### ACTIVITY
Reproduce the interview excerpt word for word, from "Fast forward to" up to and including "a nuclear engineer.".

-------- PASSAGE SHOWN --------

FS&C: OK, that's "what". Now why write comics about scientists anyway?

OTTAVIANI: I actually have two ways to answer the question. Here's the long version...

I started reading comics in the newspaper as soon as I could read. The front page of the Chicago Tribune Sunday section had Peanuts and Dick Tracy and Doonesbury at the time -- three strips with totally different sensibilities, and I loved them all. I have vivid memories of lying on the carpet in my cousin's house looking at the Sunday section of the Indianapolis paper and being baffled by Prince Valiant. And not just baffled by how someone could do such beautiful drawings. I couldn't understand how the people could tell what each other was saying -- there were no word balloons!

I didn't start reading comic books until I was about 13. I remember coming home from a bookstore and being enthralled by a Pocket Books collection of early Spider-man comics from the 1960s. I started reading it on the way home, and couldn't stop. It was the middle of winter, and I sat reading in the back seat in my parka as the sun set and the heat escaped from the car and my fingers slowly grew too numb to turn the pages. I was enthralled. (If you care to read a more complete version of this story, look for the forthcoming Spark Generators, wrangled by none other than Jon "Bean" Hastings.)

Fast forward to the early 1980s, when this sort of comic (action-adventure/superhero) was enjoying something of a renaissance. And at the same time, some of the best new comics artists and writers such as Jaime and Gilbert Hernandez, Alan Moore, Matt Wagner, and Steve Rude were entering the medium. My younger brother introduced me to some of the good superhero stuff and from there I started branching out pretty quickly to the then-un-classifiable American Flagg!, Love and Rockets, American Splendor, and stuff like that. It was a great time to get seriously interested in comics, though I split my focus between comics and pursuing another ambition: to become a nuclear engineer.

-------- RECORD EXCERPTS --------

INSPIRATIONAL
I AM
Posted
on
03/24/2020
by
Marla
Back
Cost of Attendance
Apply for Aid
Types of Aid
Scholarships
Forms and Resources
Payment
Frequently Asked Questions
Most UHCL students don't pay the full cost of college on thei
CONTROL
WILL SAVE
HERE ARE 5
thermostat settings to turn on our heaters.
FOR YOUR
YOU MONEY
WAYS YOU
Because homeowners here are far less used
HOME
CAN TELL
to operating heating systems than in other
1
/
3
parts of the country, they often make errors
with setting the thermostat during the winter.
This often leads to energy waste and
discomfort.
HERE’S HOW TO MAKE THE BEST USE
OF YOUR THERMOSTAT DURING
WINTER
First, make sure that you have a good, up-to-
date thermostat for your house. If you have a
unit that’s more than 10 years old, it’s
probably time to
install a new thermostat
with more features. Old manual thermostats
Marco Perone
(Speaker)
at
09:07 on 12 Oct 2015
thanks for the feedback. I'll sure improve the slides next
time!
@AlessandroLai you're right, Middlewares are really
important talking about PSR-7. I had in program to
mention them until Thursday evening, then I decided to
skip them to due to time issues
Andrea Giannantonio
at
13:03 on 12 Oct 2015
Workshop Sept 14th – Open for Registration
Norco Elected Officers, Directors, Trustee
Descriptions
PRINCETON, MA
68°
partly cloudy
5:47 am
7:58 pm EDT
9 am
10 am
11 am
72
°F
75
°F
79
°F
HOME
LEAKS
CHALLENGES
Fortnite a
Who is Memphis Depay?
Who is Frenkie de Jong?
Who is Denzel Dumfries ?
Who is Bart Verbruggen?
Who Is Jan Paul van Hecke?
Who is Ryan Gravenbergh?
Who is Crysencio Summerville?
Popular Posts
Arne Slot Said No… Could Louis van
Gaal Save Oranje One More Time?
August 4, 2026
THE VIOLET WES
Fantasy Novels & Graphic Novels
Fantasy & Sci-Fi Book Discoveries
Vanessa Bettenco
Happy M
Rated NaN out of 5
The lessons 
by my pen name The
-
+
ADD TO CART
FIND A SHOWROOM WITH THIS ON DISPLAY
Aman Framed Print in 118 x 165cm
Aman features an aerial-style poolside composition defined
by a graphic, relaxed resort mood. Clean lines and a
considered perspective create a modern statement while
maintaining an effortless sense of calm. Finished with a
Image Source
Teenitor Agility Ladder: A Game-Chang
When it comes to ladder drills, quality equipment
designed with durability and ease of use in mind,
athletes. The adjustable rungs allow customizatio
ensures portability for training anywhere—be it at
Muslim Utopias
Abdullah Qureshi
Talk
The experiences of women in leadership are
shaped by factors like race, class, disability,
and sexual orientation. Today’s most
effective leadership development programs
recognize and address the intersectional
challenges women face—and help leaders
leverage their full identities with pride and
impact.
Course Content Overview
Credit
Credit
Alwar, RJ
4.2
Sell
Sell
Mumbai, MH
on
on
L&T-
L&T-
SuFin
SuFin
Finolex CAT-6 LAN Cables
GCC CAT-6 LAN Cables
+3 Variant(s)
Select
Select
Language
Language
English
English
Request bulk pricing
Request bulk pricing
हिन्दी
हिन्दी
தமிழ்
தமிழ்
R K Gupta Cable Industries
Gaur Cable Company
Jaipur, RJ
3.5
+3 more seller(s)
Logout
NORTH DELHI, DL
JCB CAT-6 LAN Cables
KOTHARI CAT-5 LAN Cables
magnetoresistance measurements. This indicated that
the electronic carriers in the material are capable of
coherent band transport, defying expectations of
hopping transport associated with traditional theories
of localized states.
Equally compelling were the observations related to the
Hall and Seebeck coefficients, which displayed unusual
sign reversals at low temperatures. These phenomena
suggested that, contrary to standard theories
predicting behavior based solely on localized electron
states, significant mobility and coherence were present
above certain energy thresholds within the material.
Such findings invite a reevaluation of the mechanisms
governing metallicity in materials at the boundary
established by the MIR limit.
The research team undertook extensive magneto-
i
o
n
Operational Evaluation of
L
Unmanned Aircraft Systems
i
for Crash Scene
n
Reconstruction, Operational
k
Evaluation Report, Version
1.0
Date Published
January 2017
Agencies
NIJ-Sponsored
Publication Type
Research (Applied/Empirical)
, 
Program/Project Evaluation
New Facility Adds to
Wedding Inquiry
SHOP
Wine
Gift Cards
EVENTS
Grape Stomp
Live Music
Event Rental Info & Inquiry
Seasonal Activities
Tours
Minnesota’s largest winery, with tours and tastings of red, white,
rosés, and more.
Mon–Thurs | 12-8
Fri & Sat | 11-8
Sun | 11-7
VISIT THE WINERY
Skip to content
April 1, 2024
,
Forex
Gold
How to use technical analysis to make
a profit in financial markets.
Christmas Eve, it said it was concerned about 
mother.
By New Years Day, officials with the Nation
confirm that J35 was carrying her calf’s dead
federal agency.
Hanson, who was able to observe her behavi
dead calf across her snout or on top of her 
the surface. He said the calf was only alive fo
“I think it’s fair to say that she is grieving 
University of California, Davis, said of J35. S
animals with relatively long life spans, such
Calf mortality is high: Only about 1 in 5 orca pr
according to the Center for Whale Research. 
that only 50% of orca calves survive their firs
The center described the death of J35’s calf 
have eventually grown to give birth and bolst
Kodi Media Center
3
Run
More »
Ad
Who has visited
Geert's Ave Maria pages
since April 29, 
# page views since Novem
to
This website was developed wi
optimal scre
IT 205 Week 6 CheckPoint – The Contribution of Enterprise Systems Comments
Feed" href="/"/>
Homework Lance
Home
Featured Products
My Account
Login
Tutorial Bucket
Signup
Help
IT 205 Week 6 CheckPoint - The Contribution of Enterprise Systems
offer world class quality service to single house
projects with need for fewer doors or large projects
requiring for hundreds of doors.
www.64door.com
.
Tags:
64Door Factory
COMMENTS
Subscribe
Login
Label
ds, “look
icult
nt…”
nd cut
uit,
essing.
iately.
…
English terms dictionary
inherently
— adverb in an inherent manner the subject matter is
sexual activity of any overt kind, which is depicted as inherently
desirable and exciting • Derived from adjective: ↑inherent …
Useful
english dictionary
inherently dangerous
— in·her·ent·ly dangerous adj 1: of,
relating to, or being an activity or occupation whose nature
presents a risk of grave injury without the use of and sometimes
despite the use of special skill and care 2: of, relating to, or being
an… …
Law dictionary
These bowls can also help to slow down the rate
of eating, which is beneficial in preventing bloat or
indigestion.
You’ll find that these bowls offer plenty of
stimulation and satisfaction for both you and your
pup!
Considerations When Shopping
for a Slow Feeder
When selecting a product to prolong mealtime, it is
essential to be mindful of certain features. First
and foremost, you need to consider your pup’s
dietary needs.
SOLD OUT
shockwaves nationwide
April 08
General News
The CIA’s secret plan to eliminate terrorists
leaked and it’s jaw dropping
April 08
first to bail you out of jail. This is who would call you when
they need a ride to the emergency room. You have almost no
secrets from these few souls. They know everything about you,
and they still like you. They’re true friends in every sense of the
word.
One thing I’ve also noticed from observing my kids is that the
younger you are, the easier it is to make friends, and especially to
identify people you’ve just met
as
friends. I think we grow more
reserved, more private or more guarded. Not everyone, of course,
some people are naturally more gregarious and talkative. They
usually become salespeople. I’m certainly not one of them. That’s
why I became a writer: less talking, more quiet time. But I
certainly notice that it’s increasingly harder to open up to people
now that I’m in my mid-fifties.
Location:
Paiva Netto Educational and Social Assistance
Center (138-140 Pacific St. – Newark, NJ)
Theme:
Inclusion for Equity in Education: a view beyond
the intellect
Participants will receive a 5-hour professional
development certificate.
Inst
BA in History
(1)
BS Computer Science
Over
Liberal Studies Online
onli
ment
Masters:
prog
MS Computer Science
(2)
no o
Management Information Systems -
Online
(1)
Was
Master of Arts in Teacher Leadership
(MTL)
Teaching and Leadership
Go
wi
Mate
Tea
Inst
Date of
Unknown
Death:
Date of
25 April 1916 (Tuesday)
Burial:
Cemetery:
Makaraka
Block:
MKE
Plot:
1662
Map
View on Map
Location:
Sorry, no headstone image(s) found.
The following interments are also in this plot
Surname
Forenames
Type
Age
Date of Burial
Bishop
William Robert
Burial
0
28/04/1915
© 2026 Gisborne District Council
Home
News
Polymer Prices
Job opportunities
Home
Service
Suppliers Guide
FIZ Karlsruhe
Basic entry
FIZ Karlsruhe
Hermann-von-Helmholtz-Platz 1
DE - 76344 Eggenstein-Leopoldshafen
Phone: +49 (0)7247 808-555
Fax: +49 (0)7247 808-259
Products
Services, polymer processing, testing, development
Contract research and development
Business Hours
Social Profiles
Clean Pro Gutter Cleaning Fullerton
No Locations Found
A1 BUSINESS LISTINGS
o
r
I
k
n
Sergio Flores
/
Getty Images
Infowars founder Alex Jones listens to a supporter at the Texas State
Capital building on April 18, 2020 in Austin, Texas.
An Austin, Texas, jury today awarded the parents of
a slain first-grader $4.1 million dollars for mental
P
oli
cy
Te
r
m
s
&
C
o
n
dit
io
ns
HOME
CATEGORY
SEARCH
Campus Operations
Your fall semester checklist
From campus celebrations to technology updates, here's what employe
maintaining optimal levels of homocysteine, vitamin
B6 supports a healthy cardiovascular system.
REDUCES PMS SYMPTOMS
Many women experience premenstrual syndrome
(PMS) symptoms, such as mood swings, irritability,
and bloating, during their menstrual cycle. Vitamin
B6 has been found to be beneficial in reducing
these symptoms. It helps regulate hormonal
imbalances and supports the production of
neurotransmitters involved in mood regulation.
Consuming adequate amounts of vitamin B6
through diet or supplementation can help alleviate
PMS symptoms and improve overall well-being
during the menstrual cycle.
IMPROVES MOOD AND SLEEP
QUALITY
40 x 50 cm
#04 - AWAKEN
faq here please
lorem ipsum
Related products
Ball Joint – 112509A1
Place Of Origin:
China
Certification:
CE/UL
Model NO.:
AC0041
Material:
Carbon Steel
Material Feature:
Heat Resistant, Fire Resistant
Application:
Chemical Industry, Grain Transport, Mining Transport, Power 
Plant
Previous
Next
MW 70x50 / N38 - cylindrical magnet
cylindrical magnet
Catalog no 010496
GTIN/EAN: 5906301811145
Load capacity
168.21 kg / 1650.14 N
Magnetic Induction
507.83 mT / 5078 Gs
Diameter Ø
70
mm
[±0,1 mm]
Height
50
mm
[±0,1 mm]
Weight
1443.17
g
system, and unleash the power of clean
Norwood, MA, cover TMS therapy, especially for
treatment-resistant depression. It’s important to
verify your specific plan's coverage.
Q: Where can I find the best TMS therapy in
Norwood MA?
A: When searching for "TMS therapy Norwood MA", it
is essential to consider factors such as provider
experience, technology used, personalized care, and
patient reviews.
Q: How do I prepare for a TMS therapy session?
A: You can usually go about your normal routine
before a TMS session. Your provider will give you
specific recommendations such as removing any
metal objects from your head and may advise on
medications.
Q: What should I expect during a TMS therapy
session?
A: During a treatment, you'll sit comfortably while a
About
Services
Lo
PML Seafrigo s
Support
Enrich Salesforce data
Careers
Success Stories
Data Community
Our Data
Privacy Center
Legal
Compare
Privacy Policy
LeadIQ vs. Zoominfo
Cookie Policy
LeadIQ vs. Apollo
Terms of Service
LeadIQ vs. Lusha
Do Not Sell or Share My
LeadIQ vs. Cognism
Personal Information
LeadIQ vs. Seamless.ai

--------

### ANSWER TO THIS PROBLEM
Fast forward to the early 1980s, when this sort of comic (action-adventure/superhero) was enjoying something of a renaissance. And at the same time, some of the best new comics artists and writers such as Jaime and Gilbert Hernandez, Alan Moore, Matt Wagner, and Steve Rude were entering the medium. My younger brother introduced me to some of the good superhero stuff and from there I started branching out pretty quickly to the then-un-classifiable American Flagg!, Love and Rockets, American Splendor, and stuff like that. It was a great time to get seriously interested in comics, though I split my focus between comics and pursuing another ambition: to become a nuclear engineer.